I don't think it's technically legal authority for journalists to protect sources, as the decision relates to publishers, but the fact that publishers ended up publishing information that was classified, without being stopped, generally creates an environment that's helpful to reporters.
In 2015 Attorney General Eric Holder announced that the Justice Department would tighten guidelines for when it could subpoena a journalist's records. In doing so, it adopted some of the language and standards that you had pushed for in terms of a reporters' privilege. Does that help the legacy of the Obama administration?
Yes, it helps. But the attorney general only adopted guidelines, and those guidelines can be changed by a new attorney general who may not be as sympathetic to the issues raised as Holder. I don't look at this being Obama's achievement, but rather Holder's. The real problem in this area is that the Justice Department has a special unit, which is devoted solely to finding leaks. This unit ran amok under Obama until--coincidentally about the time my book came out in 2013--there was a public uproar about what Obama had done, and all of a sudden the indictment of leakers stopped. There's no guarantee under a new attorney general that he won't resume indicting leakers, as Holder had in fact done until the public uproar.

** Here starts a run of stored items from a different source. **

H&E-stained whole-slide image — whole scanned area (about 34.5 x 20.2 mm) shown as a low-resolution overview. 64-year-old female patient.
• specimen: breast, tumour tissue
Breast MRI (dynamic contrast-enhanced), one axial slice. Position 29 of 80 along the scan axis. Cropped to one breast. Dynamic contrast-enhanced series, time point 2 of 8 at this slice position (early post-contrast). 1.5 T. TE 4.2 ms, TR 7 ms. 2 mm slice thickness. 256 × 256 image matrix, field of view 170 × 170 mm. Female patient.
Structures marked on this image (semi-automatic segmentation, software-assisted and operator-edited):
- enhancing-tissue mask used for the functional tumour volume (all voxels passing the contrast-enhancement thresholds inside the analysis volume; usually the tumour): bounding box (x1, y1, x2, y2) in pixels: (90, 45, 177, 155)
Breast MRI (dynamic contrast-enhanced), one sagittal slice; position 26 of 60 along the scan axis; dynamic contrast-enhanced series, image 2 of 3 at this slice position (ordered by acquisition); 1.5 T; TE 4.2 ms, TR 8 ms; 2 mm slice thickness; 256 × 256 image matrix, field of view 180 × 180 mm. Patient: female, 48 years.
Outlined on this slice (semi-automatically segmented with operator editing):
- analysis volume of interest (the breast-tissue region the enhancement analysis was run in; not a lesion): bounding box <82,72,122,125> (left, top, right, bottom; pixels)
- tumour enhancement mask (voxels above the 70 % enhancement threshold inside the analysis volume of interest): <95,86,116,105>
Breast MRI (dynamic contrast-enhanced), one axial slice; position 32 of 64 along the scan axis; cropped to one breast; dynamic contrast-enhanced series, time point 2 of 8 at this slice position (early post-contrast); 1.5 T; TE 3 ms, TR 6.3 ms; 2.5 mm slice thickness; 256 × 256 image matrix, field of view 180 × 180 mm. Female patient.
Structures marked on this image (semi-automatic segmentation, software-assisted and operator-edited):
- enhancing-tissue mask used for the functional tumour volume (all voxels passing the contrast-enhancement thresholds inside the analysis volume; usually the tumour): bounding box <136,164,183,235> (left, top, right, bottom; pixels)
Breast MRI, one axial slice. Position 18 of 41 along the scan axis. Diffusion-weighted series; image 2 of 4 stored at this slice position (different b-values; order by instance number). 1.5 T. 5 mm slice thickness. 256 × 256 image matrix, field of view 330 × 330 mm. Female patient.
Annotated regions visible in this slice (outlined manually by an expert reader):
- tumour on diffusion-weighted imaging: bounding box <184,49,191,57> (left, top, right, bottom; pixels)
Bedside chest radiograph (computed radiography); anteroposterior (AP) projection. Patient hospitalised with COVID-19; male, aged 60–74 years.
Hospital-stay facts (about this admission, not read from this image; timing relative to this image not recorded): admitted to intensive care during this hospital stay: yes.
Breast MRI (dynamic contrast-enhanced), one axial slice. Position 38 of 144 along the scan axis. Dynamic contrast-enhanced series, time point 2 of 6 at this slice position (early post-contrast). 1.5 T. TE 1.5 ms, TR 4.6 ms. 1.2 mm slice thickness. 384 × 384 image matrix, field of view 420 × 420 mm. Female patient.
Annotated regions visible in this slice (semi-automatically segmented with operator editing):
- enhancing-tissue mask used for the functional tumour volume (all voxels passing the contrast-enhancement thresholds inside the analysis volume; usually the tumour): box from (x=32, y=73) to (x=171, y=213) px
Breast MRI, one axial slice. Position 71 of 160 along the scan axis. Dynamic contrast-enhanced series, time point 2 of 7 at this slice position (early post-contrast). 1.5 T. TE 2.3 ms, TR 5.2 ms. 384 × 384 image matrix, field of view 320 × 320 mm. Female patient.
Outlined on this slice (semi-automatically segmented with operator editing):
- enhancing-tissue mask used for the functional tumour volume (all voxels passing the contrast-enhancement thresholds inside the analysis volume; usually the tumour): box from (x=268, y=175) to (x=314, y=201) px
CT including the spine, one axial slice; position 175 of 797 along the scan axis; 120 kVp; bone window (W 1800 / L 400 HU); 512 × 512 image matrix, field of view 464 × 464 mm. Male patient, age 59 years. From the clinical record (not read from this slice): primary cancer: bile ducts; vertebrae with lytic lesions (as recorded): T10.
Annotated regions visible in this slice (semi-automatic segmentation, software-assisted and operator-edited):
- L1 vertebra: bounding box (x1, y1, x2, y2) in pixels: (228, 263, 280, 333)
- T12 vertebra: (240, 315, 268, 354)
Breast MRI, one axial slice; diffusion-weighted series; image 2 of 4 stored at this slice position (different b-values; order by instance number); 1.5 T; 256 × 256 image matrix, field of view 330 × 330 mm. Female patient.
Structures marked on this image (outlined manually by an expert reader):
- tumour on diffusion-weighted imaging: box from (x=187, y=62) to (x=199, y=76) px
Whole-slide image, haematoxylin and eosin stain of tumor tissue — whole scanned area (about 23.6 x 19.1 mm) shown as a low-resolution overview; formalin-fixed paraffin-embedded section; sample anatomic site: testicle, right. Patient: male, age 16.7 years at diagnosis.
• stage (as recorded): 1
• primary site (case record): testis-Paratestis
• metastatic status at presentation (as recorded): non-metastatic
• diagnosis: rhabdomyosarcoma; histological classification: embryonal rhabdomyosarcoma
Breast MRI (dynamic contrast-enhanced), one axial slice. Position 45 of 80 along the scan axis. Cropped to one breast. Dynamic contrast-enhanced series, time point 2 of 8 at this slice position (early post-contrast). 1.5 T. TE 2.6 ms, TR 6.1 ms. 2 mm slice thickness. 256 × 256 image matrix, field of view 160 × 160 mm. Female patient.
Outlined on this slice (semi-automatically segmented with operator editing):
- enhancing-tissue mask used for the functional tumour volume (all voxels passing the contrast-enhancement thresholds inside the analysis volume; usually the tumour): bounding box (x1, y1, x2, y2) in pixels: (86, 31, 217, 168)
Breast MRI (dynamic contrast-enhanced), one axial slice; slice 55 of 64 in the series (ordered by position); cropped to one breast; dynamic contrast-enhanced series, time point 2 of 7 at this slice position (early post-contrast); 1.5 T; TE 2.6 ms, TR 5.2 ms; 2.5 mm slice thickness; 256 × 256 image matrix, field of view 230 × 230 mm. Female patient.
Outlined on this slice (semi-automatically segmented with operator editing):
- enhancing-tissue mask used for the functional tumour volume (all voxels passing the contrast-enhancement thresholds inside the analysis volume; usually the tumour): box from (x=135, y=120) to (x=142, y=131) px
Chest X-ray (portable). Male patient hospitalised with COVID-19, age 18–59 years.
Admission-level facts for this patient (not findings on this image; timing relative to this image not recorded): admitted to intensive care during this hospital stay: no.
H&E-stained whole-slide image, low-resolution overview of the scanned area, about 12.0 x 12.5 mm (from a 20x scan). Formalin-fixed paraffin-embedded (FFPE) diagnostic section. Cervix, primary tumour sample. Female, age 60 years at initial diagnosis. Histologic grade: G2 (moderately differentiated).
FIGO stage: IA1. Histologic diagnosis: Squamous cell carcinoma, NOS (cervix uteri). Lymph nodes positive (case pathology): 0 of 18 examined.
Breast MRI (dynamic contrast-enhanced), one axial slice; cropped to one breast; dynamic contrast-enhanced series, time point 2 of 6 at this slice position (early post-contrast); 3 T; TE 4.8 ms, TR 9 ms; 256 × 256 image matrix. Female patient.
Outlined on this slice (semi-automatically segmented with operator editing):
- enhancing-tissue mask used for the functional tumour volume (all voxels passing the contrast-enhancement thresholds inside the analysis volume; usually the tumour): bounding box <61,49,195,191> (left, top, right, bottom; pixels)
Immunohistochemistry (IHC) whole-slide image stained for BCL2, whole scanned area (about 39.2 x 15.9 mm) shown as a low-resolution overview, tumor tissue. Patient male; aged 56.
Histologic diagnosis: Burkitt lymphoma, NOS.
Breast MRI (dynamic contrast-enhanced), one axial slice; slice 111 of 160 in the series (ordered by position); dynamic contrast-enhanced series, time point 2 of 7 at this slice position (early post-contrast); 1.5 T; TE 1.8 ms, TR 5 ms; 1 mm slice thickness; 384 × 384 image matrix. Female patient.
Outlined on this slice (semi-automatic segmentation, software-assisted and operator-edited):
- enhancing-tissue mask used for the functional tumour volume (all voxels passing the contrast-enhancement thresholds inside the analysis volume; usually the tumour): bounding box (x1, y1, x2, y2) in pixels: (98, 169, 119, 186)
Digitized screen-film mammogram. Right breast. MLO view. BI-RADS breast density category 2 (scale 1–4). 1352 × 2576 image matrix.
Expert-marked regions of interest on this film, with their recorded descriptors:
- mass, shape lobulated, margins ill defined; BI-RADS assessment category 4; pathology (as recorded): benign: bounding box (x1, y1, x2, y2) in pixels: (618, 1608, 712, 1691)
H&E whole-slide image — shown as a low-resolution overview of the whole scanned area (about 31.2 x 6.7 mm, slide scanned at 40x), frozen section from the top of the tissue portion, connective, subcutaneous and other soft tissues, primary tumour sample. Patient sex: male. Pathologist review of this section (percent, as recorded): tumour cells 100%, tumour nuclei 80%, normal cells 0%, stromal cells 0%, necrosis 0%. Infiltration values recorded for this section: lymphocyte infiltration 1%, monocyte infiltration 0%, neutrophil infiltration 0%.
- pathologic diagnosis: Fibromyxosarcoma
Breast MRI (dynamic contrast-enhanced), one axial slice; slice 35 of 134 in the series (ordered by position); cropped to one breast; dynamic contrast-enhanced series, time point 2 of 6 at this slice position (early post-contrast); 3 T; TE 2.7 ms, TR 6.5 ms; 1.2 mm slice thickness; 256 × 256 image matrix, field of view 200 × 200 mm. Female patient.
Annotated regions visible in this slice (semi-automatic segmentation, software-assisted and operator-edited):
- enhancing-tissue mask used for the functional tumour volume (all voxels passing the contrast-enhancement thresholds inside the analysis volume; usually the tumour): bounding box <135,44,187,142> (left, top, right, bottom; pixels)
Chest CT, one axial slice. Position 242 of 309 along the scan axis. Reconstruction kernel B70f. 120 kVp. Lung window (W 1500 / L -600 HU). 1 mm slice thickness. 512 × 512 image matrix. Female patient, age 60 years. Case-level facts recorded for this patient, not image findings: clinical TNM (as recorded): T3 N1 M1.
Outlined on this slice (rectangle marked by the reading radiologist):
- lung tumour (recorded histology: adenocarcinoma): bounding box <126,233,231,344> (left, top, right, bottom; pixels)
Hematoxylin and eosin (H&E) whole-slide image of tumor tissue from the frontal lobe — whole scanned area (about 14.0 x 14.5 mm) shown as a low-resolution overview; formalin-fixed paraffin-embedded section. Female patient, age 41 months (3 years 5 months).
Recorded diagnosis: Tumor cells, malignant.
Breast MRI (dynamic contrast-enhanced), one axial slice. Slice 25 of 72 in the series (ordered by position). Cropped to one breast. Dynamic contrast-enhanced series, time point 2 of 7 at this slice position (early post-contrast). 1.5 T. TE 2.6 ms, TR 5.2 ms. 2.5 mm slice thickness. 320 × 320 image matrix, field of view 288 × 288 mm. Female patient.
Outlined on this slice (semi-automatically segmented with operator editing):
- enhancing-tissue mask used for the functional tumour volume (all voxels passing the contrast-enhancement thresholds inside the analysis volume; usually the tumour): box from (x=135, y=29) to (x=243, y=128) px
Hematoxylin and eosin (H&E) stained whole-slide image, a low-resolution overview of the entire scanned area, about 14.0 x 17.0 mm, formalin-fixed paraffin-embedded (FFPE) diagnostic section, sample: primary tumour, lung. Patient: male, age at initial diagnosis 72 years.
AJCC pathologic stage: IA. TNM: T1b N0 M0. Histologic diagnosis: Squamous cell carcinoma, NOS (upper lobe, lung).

In your book, Fighting for the Press, you write about Nixon's anti-press rhetoric and his apparent vendetta against The New York Times. Nixon once said to his press secretary, "I want it clearly understood from now on, ever, no reporter from The Washington Post is ever to be in the White House." In June, Trump tweeted, "Based on the incredibly inaccurate coverage and reporting of the record-setting Trump campaign, we are hereby revoking the press credentials of the phony and dishonest Washington Post." Do you see parallels in these cases?
There's two things to keep very separate: one is anti-press rhetoric and two is legal action against the press. I don't think the press can complain about anti-press rhetoric because the speaker is entitled to say whatever the speaker wants to say, and the press can respond in kind.
That's the way the ball game goes. But when such rhetoric is combined with legal action or with threatened legal action, as was the case of Nixon with actual litigation, that's something else again. So I think the question is: will the Justice Department follow up with legal action that matches the rhetoric.
It may be or it may be not [be a prelude to legal action.] I don't think that we can conclude that everything Trump says is everything that he does.
Vice President-elect Mike Pence pushed hard for the federal shield law when it first came up in 2007. Is that a cause for optimism?
I think it is a cause for optimism. He not only pushed for it, he got the House of Representatives to pass the federal shield law by huge margins. But one has to remember the traditional role of the vice president is to do nothing, and one who does nothing does not have much influence.
To get back to the core question: Will journalists be able to protect their sources in a Trump administration?
I think that journalists should be concerned as to their ability to protect their sources in federal courts when the Justice Department seeks those sources. This is true particularly in the jurisdiction, which I've called the Judith Miller jurisdiction, technically the D.C. Circuit. I would think there is a reasonable risk that there will be more subpoenas than there were before.
And the journalists will be facing a choice of going to jail or complying with a subpoena. In terms of the state courts I don't think it is a risk, an enhanced risk. And with respect to those federal courts still looking at Branzburg giving protection to reporters, I'm not sure that the risk is enhanced in those courts. But I could hardly say that it's diminished either.